What you are asked to do: Omit the images and output every line of the data below exactly.

Data to examine:
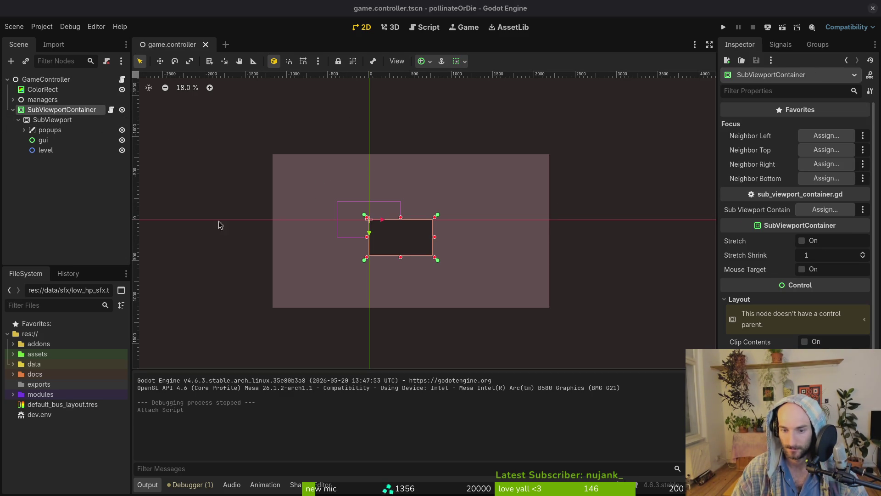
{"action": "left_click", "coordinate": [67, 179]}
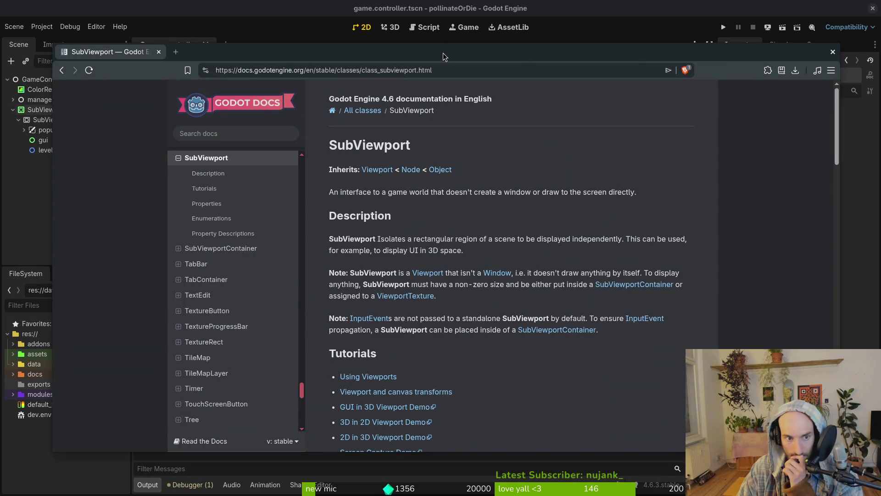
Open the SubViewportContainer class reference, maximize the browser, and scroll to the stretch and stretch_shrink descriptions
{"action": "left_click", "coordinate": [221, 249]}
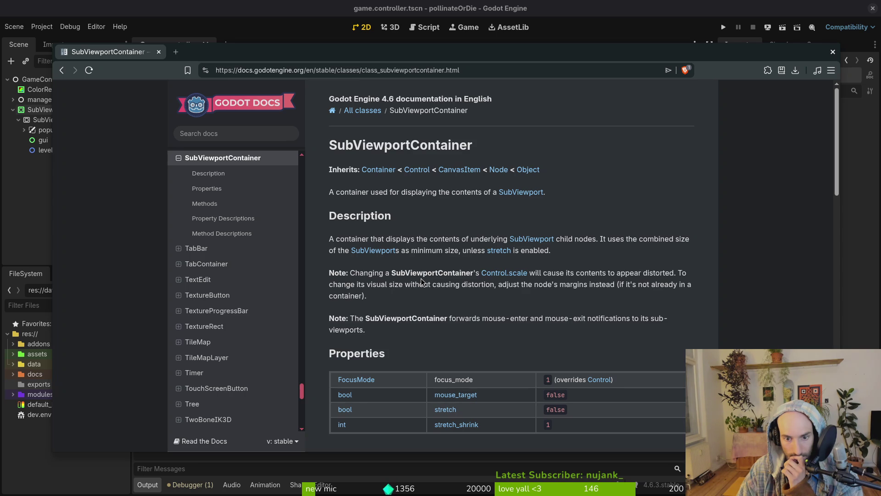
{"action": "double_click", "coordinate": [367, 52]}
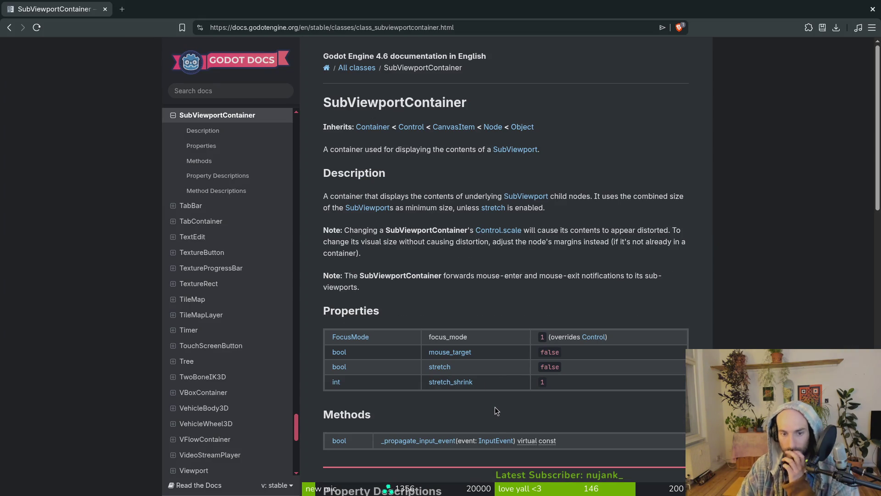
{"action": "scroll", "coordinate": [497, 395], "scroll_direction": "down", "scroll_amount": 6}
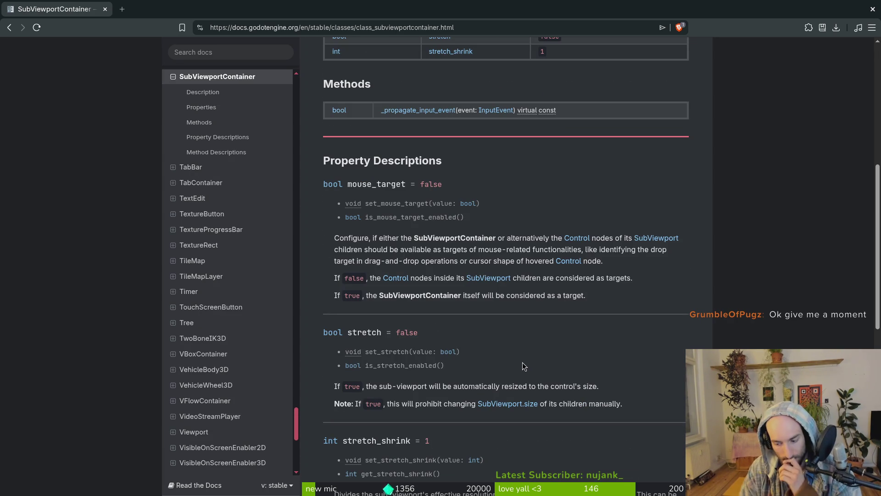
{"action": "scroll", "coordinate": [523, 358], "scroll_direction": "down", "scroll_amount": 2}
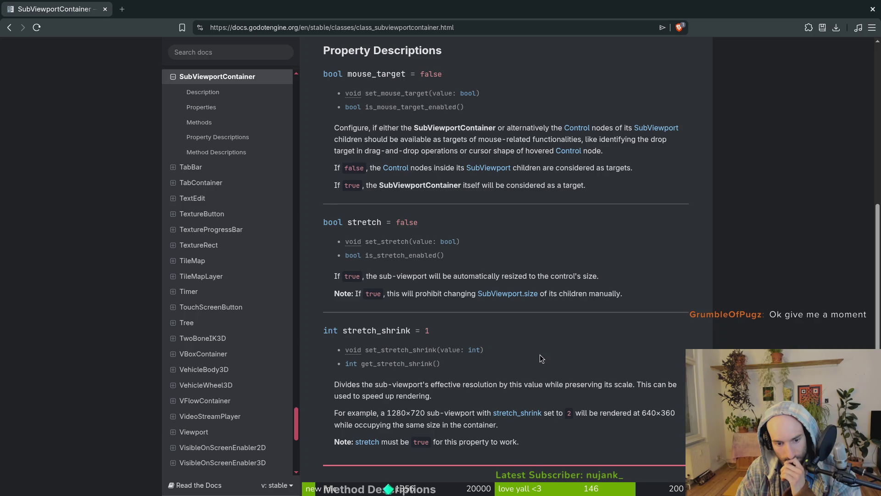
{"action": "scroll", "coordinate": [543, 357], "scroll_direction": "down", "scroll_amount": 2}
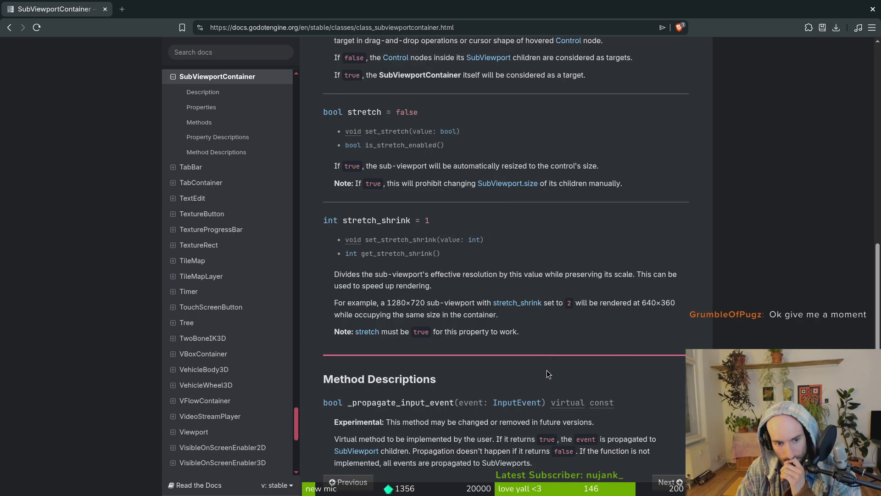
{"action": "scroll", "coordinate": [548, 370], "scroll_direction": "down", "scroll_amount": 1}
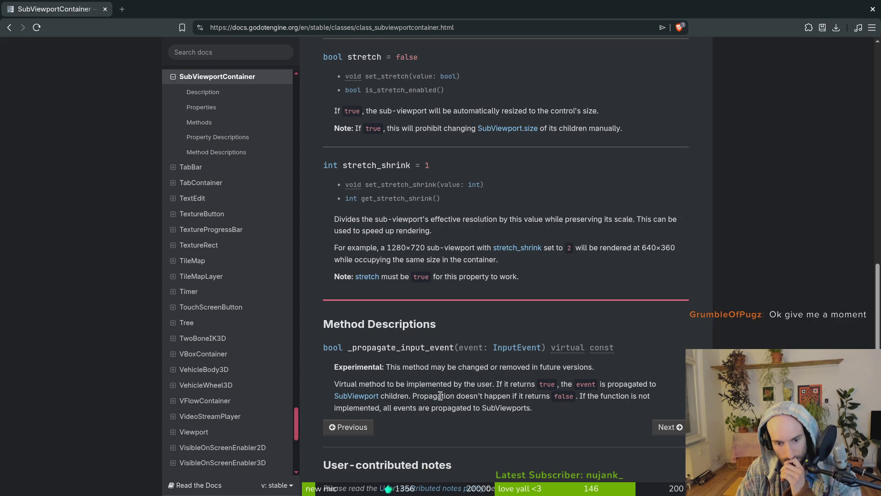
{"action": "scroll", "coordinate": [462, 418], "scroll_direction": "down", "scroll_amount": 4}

Task output:
{"action": "left_click", "coordinate": [67, 179]}
Open the SubViewportContainer class reference, maximize the browser, and scroll to the stretch and stretch_shrink descriptions
{"action": "left_click", "coordinate": [221, 249]}
{"action": "double_click", "coordinate": [367, 52]}
{"action": "scroll", "coordinate": [497, 395], "scroll_direction": "down", "scroll_amount": 6}
{"action": "scroll", "coordinate": [523, 358], "scroll_direction": "down", "scroll_amount": 2}
{"action": "scroll", "coordinate": [543, 357], "scroll_direction": "down", "scroll_amount": 2}
{"action": "scroll", "coordinate": [548, 370], "scroll_direction": "down", "scroll_amount": 1}
{"action": "scroll", "coordinate": [462, 418], "scroll_direction": "down", "scroll_amount": 4}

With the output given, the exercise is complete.